Hands on with Fantastical 2's great new Apple Watch app

03.06.2015
The first batch of Apple Watch apps were pretty underwhelming, but some diamonds are starting to emerge from the rough. Fantastical 2 for iPhone got an update Wednesday to version 2.3, including the natural language calendar's companion app for Apple Watch.

The $5 iPhone app, which syncs to Fantastical 2 for the Mac (or the original Fantastical, which is no longer for sale but still works fine), lets you enter events and appointments into your calendar by just typing a sentence, "Lunch with Leah at Super Duper on Friday," and tasks by entering sentences like, "Todo pick up ice for the party."

Updating to version 2.3 adds the Apple Watch app--you have to add the app, and optionally its Glance, to your Watch with the Apple Watch app for the iPhone. But then you also have to launch Fantastical 2 on the iPhone, tap the gear icon in the upper-left, and look for the new Apple Watch settings. From here, you can choose to show maps of your events' locations, whether you tapping the Glance to open your next appointment in the Apple Watch app or your whole list, and other small tweaks.

My favorite thing about Fantastical 2 on the Apple Watch is that you can add new appointments right from your wrist. Apple's built-in Calendar app only lets you view appointments, not make new ones, although you can always hold down the Digital Crown and add new items to your calendar with Siri. Fantastical also uses Siri to get this done in-app. Force-touch the screen in the Fantastical app to get the Add Event button. Tapping that will bring up a Siri screen, and you just speak your next appointment.

The app will parse your spoken phrase into an appointment--sometimes it wouldn't work until I pressed Done at the top-right of the Siri screen. In my tests, it worked pretty well, but if it gets something wrong, there's no way to really edit it.

Using Siri to add things to Apple's own Calendar app is a little more robust, but also more finicky. The Calendar app can't parse generic items like "lunch" or "dinner," so Siri will insist you give an exact time, while Fantastical's engine will automatically schedule lunches for noon and dinners for 6pm. Using Siri to make Calendar events will also check for conflicts, while Fantastical didn't notify me of a conflict when I added a coffee date at the same time as the WWDC keynote. But Calendar's conflict reminders can actually be annoying when the conflict is an all-day event like someone's birthday. Worse, the screen that mentions the conflict doesn't want to tell me what the conflict actually is. So I don't miss that functionality in Fantastical 2 quite so much, but it'd be a nice thing to add. I'd also love it if Fantastical would offer to send invites to the people I mention in my appointments.
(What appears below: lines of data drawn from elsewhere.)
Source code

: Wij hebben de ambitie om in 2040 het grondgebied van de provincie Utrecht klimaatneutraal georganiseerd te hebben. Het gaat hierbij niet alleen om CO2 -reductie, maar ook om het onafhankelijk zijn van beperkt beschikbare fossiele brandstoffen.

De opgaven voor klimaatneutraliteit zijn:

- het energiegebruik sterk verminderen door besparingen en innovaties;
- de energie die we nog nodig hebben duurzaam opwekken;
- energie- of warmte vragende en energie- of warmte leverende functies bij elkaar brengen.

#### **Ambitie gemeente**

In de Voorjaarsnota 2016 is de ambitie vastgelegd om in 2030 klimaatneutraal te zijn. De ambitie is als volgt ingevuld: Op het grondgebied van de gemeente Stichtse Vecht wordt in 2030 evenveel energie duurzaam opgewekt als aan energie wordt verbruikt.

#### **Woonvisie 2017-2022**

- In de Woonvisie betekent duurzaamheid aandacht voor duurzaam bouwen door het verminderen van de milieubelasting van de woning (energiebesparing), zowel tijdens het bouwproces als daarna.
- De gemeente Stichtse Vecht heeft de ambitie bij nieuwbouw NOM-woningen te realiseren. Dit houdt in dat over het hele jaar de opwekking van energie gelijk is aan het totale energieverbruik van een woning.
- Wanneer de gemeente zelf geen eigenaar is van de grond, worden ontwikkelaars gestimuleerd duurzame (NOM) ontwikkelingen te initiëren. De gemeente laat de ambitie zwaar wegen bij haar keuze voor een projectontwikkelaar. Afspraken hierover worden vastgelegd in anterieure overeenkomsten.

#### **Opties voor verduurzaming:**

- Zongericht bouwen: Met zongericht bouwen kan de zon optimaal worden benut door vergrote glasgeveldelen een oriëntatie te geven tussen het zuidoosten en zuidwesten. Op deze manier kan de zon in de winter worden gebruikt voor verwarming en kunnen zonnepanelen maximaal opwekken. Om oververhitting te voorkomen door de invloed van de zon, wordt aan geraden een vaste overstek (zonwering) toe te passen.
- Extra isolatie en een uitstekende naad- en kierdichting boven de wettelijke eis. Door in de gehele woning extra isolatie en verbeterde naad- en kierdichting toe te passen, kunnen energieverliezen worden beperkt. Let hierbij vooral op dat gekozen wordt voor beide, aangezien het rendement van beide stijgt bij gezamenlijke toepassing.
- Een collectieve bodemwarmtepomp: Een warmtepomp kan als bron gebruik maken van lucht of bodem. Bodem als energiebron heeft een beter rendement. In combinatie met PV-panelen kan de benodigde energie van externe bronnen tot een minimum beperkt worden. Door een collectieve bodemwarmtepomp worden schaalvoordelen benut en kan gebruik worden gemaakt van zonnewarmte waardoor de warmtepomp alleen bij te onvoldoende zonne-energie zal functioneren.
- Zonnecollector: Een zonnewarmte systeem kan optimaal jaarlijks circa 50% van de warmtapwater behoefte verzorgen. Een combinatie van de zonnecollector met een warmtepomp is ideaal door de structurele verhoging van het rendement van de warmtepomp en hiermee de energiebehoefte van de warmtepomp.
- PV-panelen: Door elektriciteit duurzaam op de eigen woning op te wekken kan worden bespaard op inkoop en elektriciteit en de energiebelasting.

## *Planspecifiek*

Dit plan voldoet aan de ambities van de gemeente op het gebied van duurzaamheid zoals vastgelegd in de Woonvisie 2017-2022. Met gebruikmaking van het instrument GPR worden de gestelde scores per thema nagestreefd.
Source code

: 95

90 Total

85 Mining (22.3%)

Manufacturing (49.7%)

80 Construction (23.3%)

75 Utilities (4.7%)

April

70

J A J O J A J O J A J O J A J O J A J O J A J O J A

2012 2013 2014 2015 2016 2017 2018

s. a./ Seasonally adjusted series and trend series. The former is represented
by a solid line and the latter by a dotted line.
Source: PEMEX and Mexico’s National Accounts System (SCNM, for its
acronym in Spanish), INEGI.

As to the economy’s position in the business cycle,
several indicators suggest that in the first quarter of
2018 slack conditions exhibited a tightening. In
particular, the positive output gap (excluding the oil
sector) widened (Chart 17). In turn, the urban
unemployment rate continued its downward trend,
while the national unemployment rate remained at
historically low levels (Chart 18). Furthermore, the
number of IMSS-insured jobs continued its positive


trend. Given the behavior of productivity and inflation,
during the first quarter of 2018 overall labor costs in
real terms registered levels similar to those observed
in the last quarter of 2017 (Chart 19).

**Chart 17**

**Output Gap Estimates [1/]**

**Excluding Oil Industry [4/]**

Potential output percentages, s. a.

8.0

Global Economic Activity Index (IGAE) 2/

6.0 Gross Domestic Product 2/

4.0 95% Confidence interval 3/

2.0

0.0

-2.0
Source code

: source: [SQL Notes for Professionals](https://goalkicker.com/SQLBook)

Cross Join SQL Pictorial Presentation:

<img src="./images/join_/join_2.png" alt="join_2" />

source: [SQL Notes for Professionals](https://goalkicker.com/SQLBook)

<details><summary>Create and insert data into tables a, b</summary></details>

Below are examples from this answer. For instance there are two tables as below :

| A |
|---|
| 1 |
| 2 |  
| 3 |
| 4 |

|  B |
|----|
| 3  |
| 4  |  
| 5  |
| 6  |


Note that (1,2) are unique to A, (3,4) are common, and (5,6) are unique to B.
Fantastical 2's Glance can show your next appointment or a list of everything you've got on tap that day. (You toggle between them in the Apple Watch settings in Fantastical for the iPhone, or turn the Glance on and off in the Apple Watch app for iPhone.) I love how the Glance shows a little graphical timeline of your day with your appointments blocked off and color-coded to match your calendars. This can be handy to see where your free chunks of time are, and figuring out you better get lunch now because your afternoon doesn't have any open blocks of time.

Fantastical 2 for iPhone is $5--Dan Frakes gave it 4.5 mice upon its release in late 2013, and it's only gotten better since.